Les femmes des Amours jaunes : La cigale, Marcelle, l’actrice et la prostituée. La cigale : Aussi appelée « fille de marbre », « maîtresse », « chair de [lui] », « femelle de l’homme », « muse pucelle », « demoiselle ». Il s’agit en fait de Marcelle, la cigale du poète. Marcelle : Une rime commode, suffisante, qui rime facilement avec « pucelle » ou « demoiselle » et qui surnomme la femme aimée. Elle est parfois assimilée à une jument dans les poèmes discrètement érotiques. Elle est la muse du poète et s’inspire d’une femme aimée : Armida Josefina Cuchiani. L’actrice : La femme que chante Corbière possède une multitude de noms, de surnoms et de masques pour ne remplir qu’un seul rôle. Les huit poèmes de « Paris » consacrent de façon explicite l’univers du théâtre. La prostituée : Ce sont ces femmes aux mœurs légères qui permettent facilement l’oubli : Zoé, Nadjejda, Jane, Mina, Zulma, Hermosa, Jany-Gratis, Bout-dehors, Fond-de-Vase, Garcette-à-ris, Mary-Saloppe. Les cocottes parisiennes, les perruches et les grues amènent l’argot, une langue colorée et pittoresque qui séduit le poète.

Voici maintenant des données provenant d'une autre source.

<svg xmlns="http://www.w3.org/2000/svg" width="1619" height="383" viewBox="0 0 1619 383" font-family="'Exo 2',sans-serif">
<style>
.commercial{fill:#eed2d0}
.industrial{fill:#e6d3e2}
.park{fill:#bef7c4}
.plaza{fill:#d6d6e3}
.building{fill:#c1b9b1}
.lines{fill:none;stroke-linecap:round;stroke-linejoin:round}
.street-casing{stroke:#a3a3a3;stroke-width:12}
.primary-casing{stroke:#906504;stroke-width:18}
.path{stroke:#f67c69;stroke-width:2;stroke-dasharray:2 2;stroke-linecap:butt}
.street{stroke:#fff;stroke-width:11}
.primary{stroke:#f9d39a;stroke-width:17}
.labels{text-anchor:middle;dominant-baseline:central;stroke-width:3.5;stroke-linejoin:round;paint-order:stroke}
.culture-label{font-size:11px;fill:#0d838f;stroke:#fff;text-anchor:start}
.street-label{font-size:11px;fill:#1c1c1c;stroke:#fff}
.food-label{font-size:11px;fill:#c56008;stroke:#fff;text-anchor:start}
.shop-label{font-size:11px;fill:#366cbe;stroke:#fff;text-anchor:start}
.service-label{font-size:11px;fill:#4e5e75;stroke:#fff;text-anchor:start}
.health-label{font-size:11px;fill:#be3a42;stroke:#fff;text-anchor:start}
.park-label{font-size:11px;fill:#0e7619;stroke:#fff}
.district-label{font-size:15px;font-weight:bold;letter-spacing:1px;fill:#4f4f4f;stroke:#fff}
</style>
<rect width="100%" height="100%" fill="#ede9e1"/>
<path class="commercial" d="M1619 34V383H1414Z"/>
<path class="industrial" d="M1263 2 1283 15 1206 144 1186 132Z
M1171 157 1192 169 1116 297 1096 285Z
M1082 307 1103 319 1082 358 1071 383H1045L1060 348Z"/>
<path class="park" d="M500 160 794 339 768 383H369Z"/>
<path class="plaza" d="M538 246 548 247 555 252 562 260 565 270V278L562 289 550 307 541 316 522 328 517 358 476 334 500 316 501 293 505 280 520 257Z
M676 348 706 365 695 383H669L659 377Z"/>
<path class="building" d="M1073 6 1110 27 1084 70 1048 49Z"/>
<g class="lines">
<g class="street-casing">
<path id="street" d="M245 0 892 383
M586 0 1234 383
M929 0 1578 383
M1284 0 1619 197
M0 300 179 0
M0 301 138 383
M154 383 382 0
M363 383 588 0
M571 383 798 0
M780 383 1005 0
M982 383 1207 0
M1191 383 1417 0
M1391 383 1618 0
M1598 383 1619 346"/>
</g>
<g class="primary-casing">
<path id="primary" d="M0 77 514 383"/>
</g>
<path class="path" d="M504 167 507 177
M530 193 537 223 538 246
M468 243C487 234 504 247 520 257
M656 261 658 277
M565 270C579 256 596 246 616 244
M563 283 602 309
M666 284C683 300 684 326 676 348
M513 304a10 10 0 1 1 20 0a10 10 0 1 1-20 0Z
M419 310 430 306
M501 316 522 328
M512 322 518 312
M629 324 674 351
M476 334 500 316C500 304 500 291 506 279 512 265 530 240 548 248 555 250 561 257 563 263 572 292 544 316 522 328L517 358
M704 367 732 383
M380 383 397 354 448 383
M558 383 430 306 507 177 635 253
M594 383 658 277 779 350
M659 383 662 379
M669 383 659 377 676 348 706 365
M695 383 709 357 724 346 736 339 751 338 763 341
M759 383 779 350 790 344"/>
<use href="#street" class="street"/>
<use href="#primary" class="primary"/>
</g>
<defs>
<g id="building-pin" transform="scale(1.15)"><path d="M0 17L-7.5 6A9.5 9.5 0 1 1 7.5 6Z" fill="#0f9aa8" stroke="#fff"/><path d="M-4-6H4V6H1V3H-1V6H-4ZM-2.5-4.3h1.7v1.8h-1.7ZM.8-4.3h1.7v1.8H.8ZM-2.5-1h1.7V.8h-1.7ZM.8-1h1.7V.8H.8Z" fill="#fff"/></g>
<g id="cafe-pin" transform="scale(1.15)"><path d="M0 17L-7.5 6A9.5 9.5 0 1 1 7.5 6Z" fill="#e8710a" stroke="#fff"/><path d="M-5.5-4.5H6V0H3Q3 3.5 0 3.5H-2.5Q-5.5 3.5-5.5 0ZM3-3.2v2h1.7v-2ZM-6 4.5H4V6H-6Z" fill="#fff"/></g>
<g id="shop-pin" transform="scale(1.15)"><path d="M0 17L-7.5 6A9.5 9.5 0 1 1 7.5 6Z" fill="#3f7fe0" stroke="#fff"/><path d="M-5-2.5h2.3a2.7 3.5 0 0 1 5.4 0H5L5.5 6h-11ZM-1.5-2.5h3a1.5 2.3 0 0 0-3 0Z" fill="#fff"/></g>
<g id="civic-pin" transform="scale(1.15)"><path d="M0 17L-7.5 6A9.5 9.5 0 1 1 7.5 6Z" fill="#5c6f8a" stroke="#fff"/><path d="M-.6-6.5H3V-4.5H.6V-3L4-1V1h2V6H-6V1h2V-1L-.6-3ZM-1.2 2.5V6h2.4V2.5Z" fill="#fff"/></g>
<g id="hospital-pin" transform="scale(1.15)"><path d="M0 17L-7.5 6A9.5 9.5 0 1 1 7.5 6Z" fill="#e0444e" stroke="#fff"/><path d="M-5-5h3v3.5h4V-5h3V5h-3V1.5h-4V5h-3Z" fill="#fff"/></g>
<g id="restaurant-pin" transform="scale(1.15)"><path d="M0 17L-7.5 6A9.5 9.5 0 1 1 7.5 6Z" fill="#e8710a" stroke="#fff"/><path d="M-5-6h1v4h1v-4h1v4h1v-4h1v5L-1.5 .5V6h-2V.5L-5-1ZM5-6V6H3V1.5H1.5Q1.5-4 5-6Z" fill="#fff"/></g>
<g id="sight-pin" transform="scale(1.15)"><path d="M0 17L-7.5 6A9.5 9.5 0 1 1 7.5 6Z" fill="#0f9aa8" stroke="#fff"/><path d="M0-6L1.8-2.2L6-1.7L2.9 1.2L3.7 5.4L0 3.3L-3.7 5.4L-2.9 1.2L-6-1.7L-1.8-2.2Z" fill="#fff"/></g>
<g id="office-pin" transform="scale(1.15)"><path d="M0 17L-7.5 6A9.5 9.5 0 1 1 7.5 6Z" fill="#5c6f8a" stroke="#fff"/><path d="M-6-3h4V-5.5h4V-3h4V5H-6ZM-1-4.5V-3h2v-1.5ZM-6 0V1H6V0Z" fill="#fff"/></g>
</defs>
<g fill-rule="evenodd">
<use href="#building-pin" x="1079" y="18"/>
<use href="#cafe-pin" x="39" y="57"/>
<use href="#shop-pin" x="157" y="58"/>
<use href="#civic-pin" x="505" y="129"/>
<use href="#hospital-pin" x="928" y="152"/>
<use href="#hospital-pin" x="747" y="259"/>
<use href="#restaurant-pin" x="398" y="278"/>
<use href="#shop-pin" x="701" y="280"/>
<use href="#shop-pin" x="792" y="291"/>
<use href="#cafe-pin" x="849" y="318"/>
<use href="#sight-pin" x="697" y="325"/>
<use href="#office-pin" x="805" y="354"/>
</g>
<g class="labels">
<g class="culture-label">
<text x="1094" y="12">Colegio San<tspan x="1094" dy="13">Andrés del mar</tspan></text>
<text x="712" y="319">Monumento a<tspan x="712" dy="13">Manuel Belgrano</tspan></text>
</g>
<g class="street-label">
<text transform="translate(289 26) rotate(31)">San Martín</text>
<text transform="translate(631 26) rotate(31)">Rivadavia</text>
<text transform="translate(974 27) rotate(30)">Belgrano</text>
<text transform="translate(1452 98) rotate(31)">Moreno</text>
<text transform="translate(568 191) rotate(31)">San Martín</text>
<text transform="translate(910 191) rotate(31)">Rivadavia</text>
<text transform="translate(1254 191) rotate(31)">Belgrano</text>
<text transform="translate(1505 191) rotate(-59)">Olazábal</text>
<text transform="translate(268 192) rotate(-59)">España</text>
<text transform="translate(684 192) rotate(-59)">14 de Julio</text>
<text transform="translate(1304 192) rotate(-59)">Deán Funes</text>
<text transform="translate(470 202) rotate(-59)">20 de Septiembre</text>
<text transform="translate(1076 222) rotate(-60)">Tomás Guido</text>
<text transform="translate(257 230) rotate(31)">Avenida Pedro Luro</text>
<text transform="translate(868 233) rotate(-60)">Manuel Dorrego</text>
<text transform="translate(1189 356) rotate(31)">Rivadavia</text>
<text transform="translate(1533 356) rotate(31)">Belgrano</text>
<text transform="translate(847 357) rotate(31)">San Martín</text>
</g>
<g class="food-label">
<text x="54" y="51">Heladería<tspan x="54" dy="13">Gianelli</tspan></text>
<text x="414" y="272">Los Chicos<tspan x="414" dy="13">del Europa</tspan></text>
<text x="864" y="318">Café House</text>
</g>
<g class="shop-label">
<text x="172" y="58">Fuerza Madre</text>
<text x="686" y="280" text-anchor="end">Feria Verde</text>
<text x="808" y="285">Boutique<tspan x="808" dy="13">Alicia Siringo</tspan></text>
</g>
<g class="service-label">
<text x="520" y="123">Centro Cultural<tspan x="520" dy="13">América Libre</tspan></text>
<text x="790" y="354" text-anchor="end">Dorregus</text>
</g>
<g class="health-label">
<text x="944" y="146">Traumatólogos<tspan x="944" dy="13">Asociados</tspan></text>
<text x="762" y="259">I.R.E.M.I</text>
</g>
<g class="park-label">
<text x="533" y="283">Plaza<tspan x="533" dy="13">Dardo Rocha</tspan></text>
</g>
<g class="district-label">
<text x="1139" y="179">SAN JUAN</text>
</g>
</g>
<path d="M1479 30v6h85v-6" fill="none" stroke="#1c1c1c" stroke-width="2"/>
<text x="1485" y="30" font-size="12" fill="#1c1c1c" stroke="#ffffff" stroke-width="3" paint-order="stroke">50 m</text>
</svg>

La femme : Le poète chante la femme sur tous les tons et sous toutes les formes. Il met la même ardeur à faire l’inverse. La femme, objet d’un impossible amour, est toujours cruelle. L’amour : L’amour C’est le thème principal du recueil. L’expérience amoureuse est cruelle et décevante car l’amour, puissant et toujours inassouvi, finit par générer de la souffrance. Pour oublier sa douleur, il y a le remède des amours multiples et des amours passagères. Les voyages : Ce sont les escapades en l’Italie (traités dans six poèmes de la partie « Raccrocs » et aussi « Pudentiane »), dans l’Armor natal, ou dans la capitale française Paris (dans « Ça », « Les Amours jaunes » et « Raccrocs ») ou encore l’Espagne. Le funèbre : Le funèbre est une tonalité qui parcourt tout le recueil. Il est lié liés aux amours défuntes. Ce sont aussi les souvenirs de la lèpre, l’image du drap blanc et mortuaire des insomnies, la fosse commune des prostituées. Les références au funèbre sont nombreuses, on peut y inclure la peinture des tempêtes bretonnes, la présence des animaux nécrophiles (le rat, l’araignée, les crabes, les hiboux, les chats-huants, les coucous, les lièvres pestiférés, les corneilles funèbres, les vers luisants et les crapauds qui empoisonnent la plaine de leurs coliques), l’image du cierge des veillées funèbres, le duel et bien évidemment la Mort (l’Ankou). Le temps : Il est lié à la conscience de la mort qui s’approche et auquel s’oppose l’éternité du chant du poète. Le temps, c’est celui de l’insomnie, celui du temps circulaire (les heures dans la clepsydre à balancier, le mouvement de métronome de la pendule, la roue autour de son essieu, le vol circulaire de la corneille, la marée), bref, le temps dévorateur. Le bestiaire : 116 animaux apparaissent 293 fois dans l’imaginaire des insomnies, les symboles moraux et esthétiques d’une pensée foisonnante. Une faune pittoresque et expressive est peinte, dans laquelle on trouve un bestiaire aussi bien celte que des animaux issus de la mythologie gréco-romaine, ou même des références enfantines (la cigale de La Fontaine). Ce bestiaire reflète la condition humaine et dessine une figure ambiguë du poète. La dérision : C’est une constante des Amours jaunes. L’autodérision, l’ironie, la satire, le sarcasme, les attaques au lyrisme romantique et à la personne physique du poète définissent le caractère de l’ouvrage.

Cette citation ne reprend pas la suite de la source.